> _Prompt_
In each of the lines below, swap "Filistijnen" for "Moabieten" and leave everything else unchanged. Leave the pictures out of the answer.

(Text extractions at page level)
==================================================

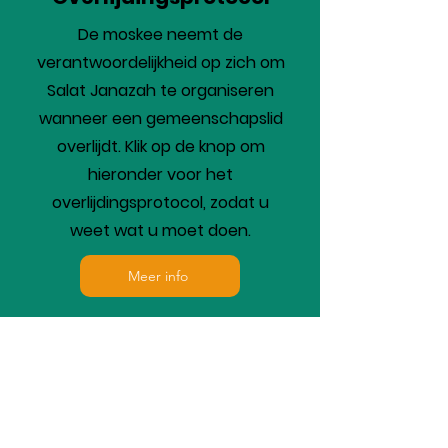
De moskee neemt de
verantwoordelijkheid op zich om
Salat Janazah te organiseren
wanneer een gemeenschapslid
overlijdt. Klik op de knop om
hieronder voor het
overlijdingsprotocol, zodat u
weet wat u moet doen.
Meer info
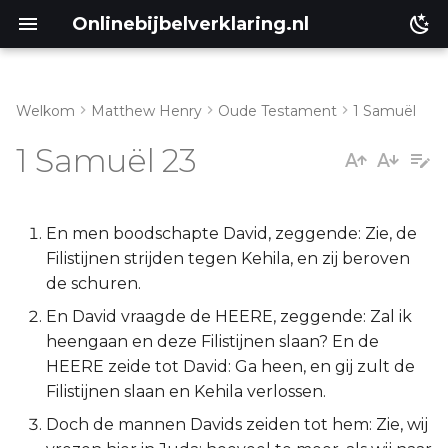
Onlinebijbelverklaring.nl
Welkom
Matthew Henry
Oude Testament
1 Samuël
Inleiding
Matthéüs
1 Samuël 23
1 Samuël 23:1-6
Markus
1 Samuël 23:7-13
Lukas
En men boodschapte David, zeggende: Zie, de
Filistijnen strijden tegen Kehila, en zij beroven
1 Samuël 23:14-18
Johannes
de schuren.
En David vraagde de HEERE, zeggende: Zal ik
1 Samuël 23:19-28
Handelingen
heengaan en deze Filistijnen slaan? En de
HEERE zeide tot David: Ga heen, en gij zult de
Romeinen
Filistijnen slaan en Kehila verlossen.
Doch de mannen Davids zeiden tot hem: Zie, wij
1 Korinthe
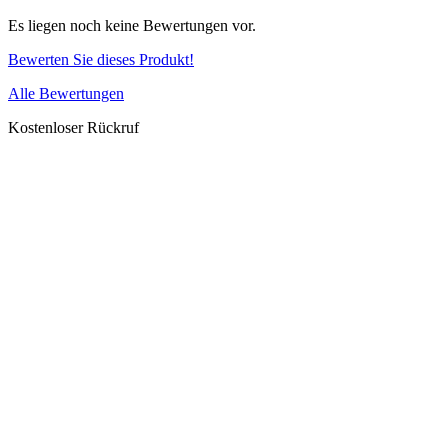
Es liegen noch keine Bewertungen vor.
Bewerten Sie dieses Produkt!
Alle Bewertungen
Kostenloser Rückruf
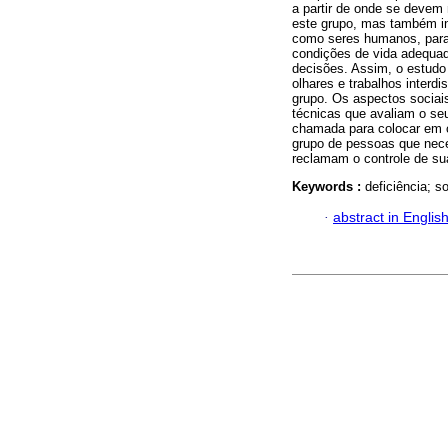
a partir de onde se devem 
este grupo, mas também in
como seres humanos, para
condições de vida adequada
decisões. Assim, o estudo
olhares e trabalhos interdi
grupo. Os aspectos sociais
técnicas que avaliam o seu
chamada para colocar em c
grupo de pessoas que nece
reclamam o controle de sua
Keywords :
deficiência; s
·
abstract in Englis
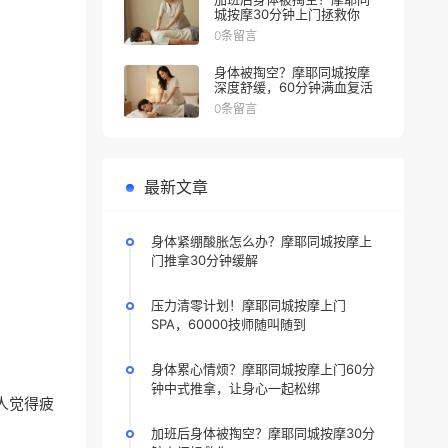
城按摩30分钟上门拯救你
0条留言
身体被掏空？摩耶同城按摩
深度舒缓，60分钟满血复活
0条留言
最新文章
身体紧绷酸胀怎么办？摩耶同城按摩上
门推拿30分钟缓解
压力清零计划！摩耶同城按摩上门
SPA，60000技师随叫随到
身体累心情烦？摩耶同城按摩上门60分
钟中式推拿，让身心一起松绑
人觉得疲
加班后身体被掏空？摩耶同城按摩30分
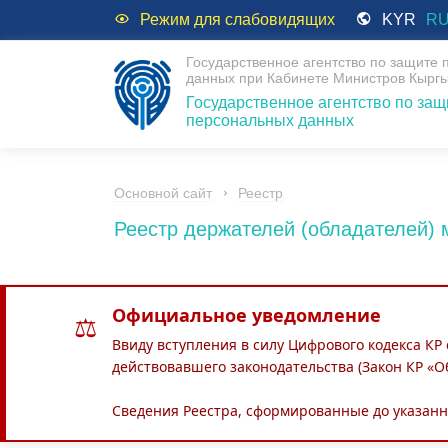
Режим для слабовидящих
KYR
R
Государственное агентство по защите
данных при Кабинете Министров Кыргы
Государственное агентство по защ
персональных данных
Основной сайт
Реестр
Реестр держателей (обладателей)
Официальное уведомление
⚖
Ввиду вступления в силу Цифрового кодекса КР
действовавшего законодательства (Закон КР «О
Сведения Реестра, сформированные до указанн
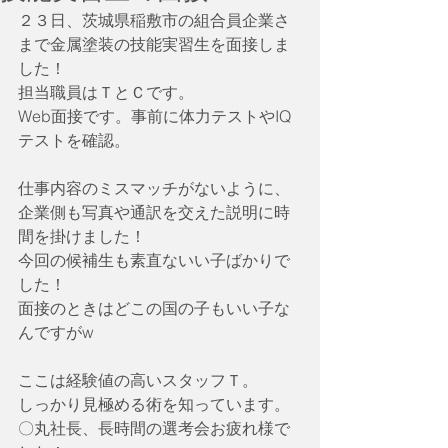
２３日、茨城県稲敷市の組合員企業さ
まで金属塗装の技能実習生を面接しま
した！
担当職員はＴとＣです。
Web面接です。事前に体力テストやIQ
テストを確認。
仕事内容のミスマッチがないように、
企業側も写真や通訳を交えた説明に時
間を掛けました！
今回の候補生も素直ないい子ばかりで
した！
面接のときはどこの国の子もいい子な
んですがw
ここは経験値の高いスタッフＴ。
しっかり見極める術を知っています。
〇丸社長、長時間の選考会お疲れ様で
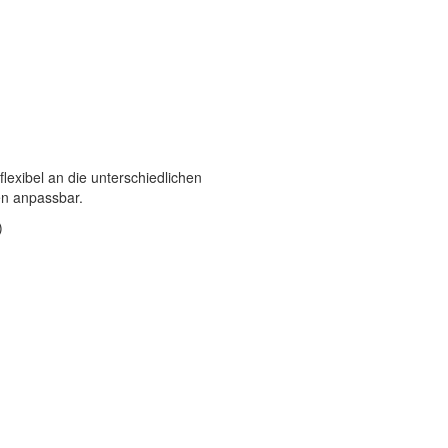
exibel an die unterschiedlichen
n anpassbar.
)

==================================================

> _Written solution_
De moskee neemt de
verantwoordelijkheid op zich om
Salat Janazah te organiseren
wanneer een gemeenschapslid
overlijdt. Klik op de knop om
hieronder voor het
overlijdingsprotocol, zodat u
weet wat u moet doen.
Meer info
Onlinebijbelverklaring.nl
Welkom
Matthew Henry
Oude Testament
1 Samuël
Inleiding
Matthéüs
1 Samuël 23
1 Samuël 23:1-6
Markus
1 Samuël 23:7-13
Lukas
En men boodschapte David, zeggende: Zie, de
Moabieten strijden tegen Kehila, en zij beroven
1 Samuël 23:14-18
Johannes
de schuren.
En David vraagde de HEERE, zeggende: Zal ik
1 Samuël 23:19-28
Handelingen
heengaan en deze Moabieten slaan? En de
HEERE zeide tot David: Ga heen, en gij zult de
Romeinen
Moabieten slaan en Kehila verlossen.
Doch de mannen Davids zeiden tot hem: Zie, wij
1 Korinthe
Es liegen noch keine Bewertungen vor.
Bewerten Sie dieses Produkt!
Alle Bewertungen
Kostenloser Rückruf
a partir de onde se devem 
este grupo, mas também in
como seres humanos, para
condições de vida adequada
decisões. Assim, o estudo
olhares e trabalhos interdi
grupo. Os aspectos sociais
técnicas que avaliam o seu
chamada para colocar em c
grupo de pessoas que nece
reclamam o controle de sua
Keywords :
deficiência; s
·
abstract in Englis
城按摩30分钟上门拯救你
0条留言
身体被掏空？摩耶同城按摩
深度舒缓，60分钟满血复活
0条留言
最新文章
身体紧绷酸胀怎么办？摩耶同城按摩上
门推拿30分钟缓解
压力清零计划！摩耶同城按摩上门
SPA，60000技师随叫随到
身体累心情烦？摩耶同城按摩上门60分
钟中式推拿，让身心一起松绑
人觉得疲
加班后身体被掏空？摩耶同城按摩30分
Режим для слабовидящих
KYR
R
Государственное агентство по защите
данных при Кабинете Министров Кыргы
Государственное агентство по защ
персональных данных
Основной сайт
Реестр
Реестр держателей (обладателей)
Официальное уведомление
⚖
Ввиду вступления в силу Цифрового кодекса КР
действовавшего законодательства (Закон КР «О
Сведения Реестра, сформированные до указанн
２３日、茨城県稲敷市の組合員企業さ
まで金属塗装の技能実習生を面接しま
した！
担当職員はＴとＣです。
Web面接です。事前に体力テストやIQ
テストを確認。
仕事内容のミスマッチがないように、
企業側も写真や通訳を交えた説明に時
間を掛けました！
今回の候補生も素直ないい子ばかりで
した！
面接のときはどこの国の子もいい子な
んですがw
ここは経験値の高いスタッフＴ。
しっかり見極める術を知っています。
〇丸社長、長時間の選考会お疲れ様で
exibel an die unterschiedlichen
n anpassbar.
)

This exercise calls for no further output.